Walnut Shells

 By Tanja Bakić

I was five years old

when I planted walnut seeds

together with my granny.

I put the seeds

deep inside the ground

and watered them

with a bucket.

In that way the tree

grew in a distant glade

and sometimes I would

walk there to see it.

 

In the meantime

it grew taller than me,

developing a thick

crown of leaves and

bearing fruit.

 

The last time I saw the tree

was twenty years ago.

Its sweet fruits filled the slope

of that glade

from top to bottom.

I picked some

and carried them

with me far away.

 

But I did not return

to the same town,

or the same place

ever again.

 

And I did not crack open

the walnuts I'd picked back then

to taste the nuts inside.

 

I left them standing

on the top of the wardrobe

in my new home,

not to remind me of the tree

I had planted as a five-year-old girl

with my granny, but to listen

to the beat of my granny’s heart

hidden inside its shell.

 

My granny is now

sleeping beneath the ground.

*

 

Translated by Peter Stonelake and the author

Tanja Bakić, born in 1981 in Montenegro, is the author of four highly-praised poetry collections, her debut being published when she was only 15, and the latest, Sjeme i druge pjesme (The Seed and Other Poems), in 2013. She is also a translator, has an MA in English language and literature, and writes as a music and literary critic.

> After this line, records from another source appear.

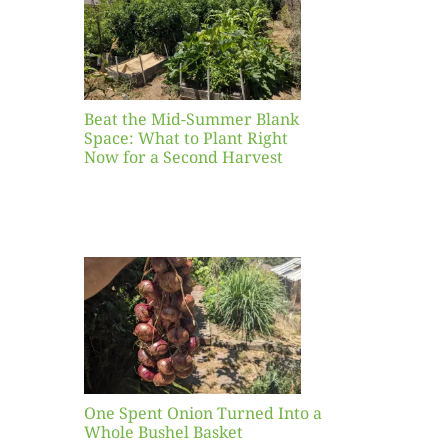
ight
r a
nd
st
Beat the Mid-Summer Blank
Space: What to Plant Right
Now for a Second Harvest
ent
urned
hole
asket
One Spent Onion Turned Into a
Whole Bushel Basket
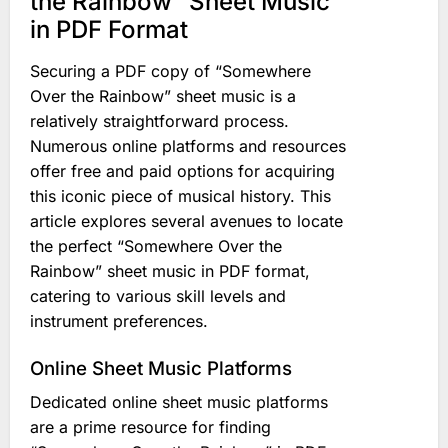
the Rainbow” Sheet Music
in PDF Format
Securing a PDF copy of “Somewhere
Over the Rainbow” sheet music is a
relatively straightforward process.
Numerous online platforms and resources
offer free and paid options for acquiring
this iconic piece of musical history. This
article explores several avenues to locate
the perfect “Somewhere Over the
Rainbow” sheet music in PDF format,
catering to various skill levels and
instrument preferences.
Online Sheet Music Platforms
Dedicated online sheet music platforms
are a prime resource for finding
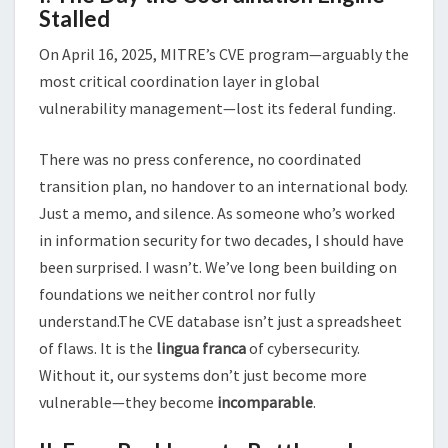
Stalled
On April 16, 2025, MITRE’s CVE program—arguably the
most critical coordination layer in global
vulnerability management—lost its federal funding.
There was no press conference, no coordinated
transition plan, no handover to an international body.
Just a memo, and silence. As someone who’s worked
in information security for two decades, I should have
been surprised. I wasn’t. We’ve long been building on
foundations we neither control nor fully
understand.The CVE database isn’t just a spreadsheet
of flaws. It is the
lingua franca
of cybersecurity.
Without it, our systems don’t just become more
vulnerable—they become
incomparable
.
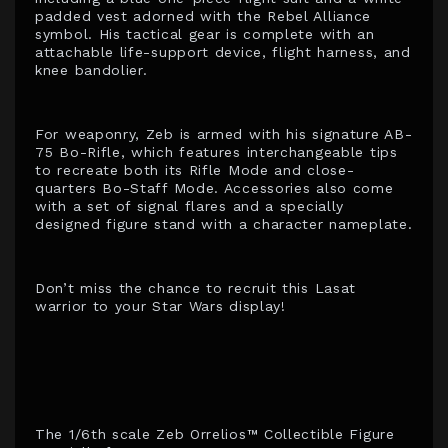
padded vest adorned with the Rebel Alliance
symbol. His tactical gear is complete with an
attachable life-support device, flight harness, and
knee bandolier.
For weaponry, Zeb is armed with his signature AB-
75 Bo-Rifle, which features interchangeable tips
to recreate both its Rifle Mode and close-
quarters Bo-Staff Mode. Accessories also come
with a set of signal flares and a specially
designed figure stand with a character nameplate.
Don’t miss the chance to recruit this Lasat
warrior to your Star Wars display!
The 1/6th scale Zeb Orrelios™ Collectible Figure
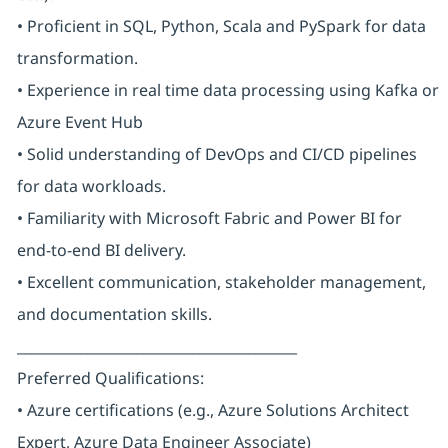
• Proficient in SQL, Python, Scala and PySpark for data
transformation.
• Experience in real time data processing using Kafka or
Azure Event Hub
• Solid understanding of DevOps and CI/CD pipelines
for data workloads.
• Familiarity with Microsoft Fabric and Power BI for
end-to-end BI delivery.
• Excellent communication, stakeholder management,
and documentation skills.
________________________________________
Preferred Qualifications:
• Azure certifications (e.g., Azure Solutions Architect
Expert, Azure Data Engineer Associate)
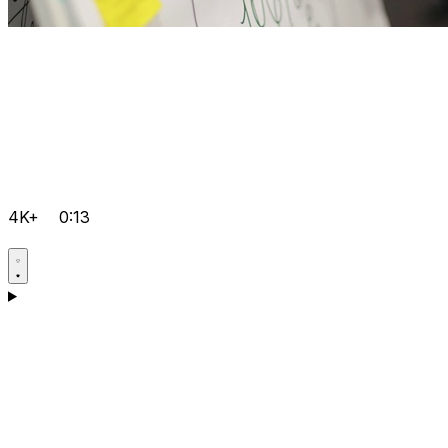
4K+
0:13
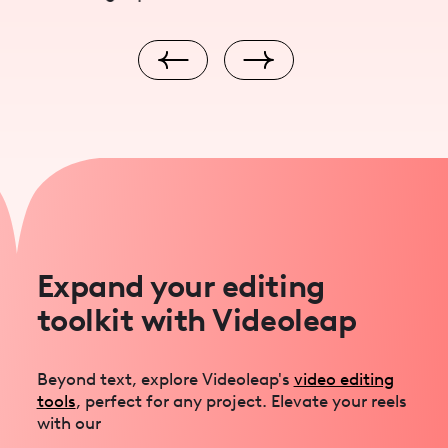
Expand your editing
toolkit with Videoleap
Beyond text, explore Videoleap's
video editing
tools
, perfect for any project. Elevate your reels
with our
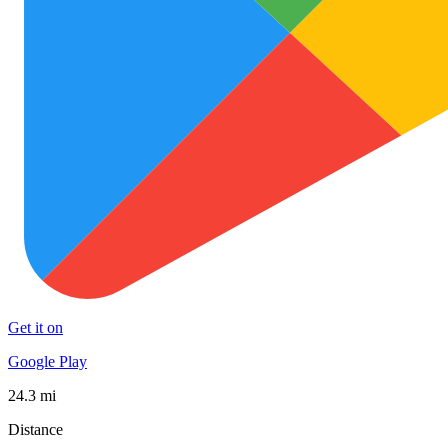
Get it on
Google Play
24.3 mi
Distance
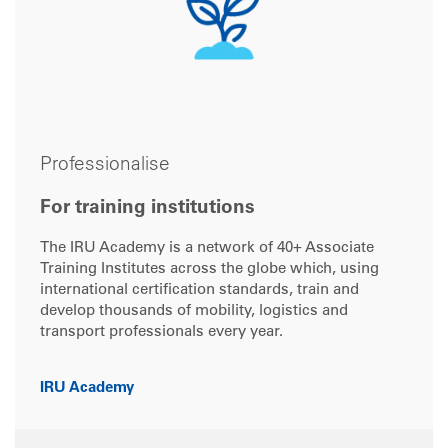
Professionalise
For training institutions
The IRU Academy is a network of 40+ Associate
Training Institutes across the globe which, using
international certification standards, train and
develop thousands of mobility, logistics and
transport professionals every year.
IRU Academy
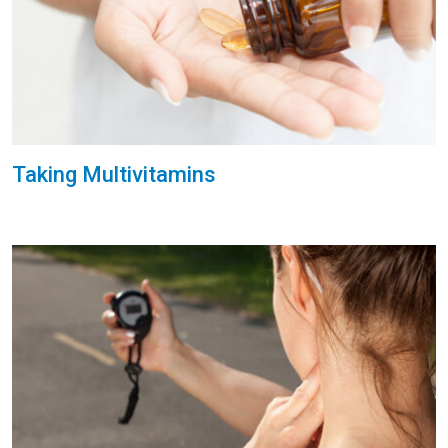
Taking Multivitamins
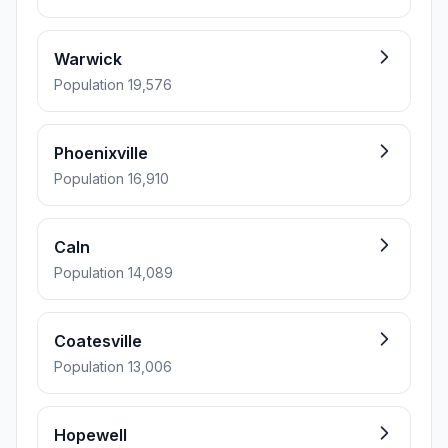
Warwick
Population 19,576
Phoenixville
Population 16,910
Caln
Population 14,089
Coatesville
Population 13,006
Hopewell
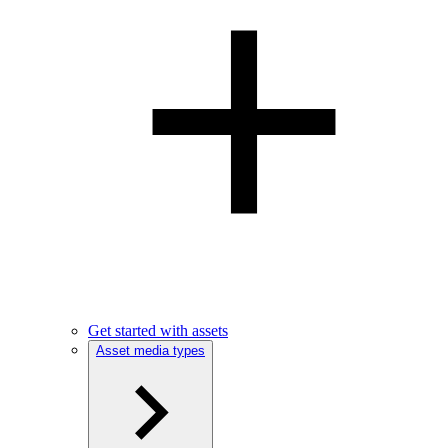
Get started with assets
Asset media types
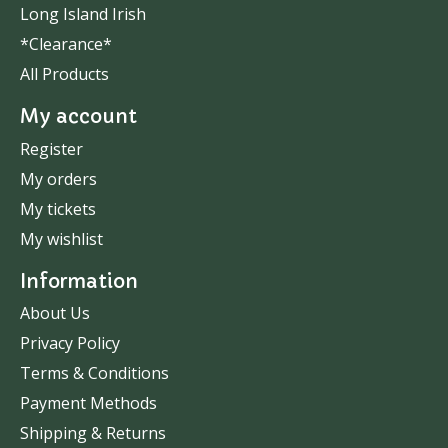
Long Island Irish
*Clearance*
All Products
My account
Register
My orders
My tickets
My wishlist
Information
About Us
Privacy Policy
Terms & Conditions
Payment Methods
Shipping & Returns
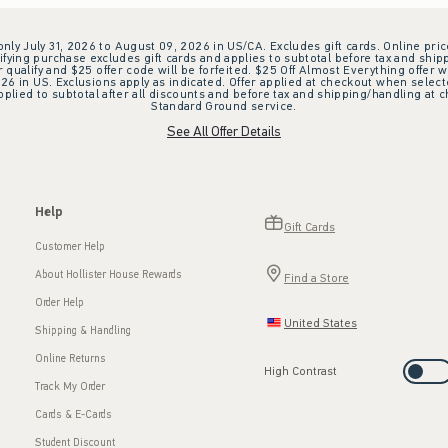
 only July 31, 2026 to August 09, 2026 in US/CA. Excludes gift cards. Online pric
ifying purchase excludes gift cards and applies to subtotal before tax and shipp
ualify and $25 offer code will be forfeited. $25 Off Almost Everything offer w
 in US. Exclusions apply as indicated. Offer applied at checkout when selected
plied to subtotal after all discounts and before tax and shipping/handling at 
Standard Ground service.
See All Offer Details
Help
Gift Cards
Customer Help
About Hollister House Rewards
Find a Store
Order Help
United States
Shipping & Handling
Online Returns
High Contrast
Track My Order
Cards & E-Cards
Student Discount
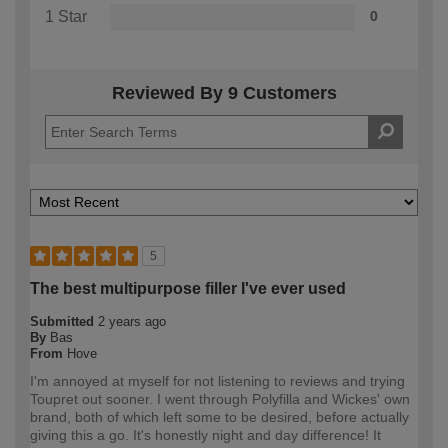
1 Star
0
Reviewed By 9 Customers
5
The best multipurpose filler I've ever used
Submitted
2 years ago
By
Bas
From
Hove
I'm annoyed at myself for not listening to reviews and trying
Toupret out sooner. I went through Polyfilla and Wickes' own
brand, both of which left some to be desired, before actually
giving this a go. It's honestly night and day difference! It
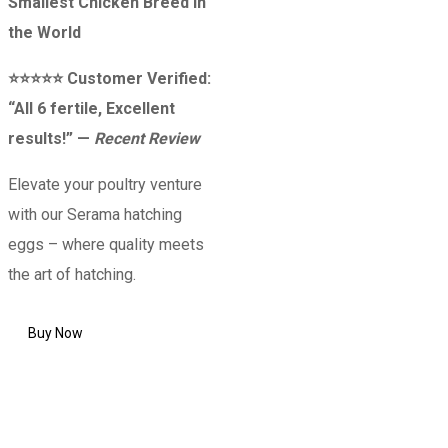
Smallest Chicken Breed in
the World
⭐⭐⭐⭐⭐ Customer Verified:
“All 6 fertile, Excellent
results!” —
Recent Review
Elevate your poultry venture
with our Serama hatching
eggs – where quality meets
the art of hatching.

Her poetry has been translated into 15 foreign languages, presented at festivals abroad, published in international magazines and anthologies.  She has been awarded fellowships several times, including Central European Initiative Fellowship for Writers Award (Vilenica Festival Slovenia), International Haus Des Autoren Graz, Slovenian Public Fund for Cultural Activities, etc. The lecture she presented at the Tate Britain in London, entitled “William Blake in the Former Yugoslavia” will be published by Bloomsbury in 2019. Her poetry translations include the works of William Blake, Yeats, Byron, Eliot… and most recently Don Paterson.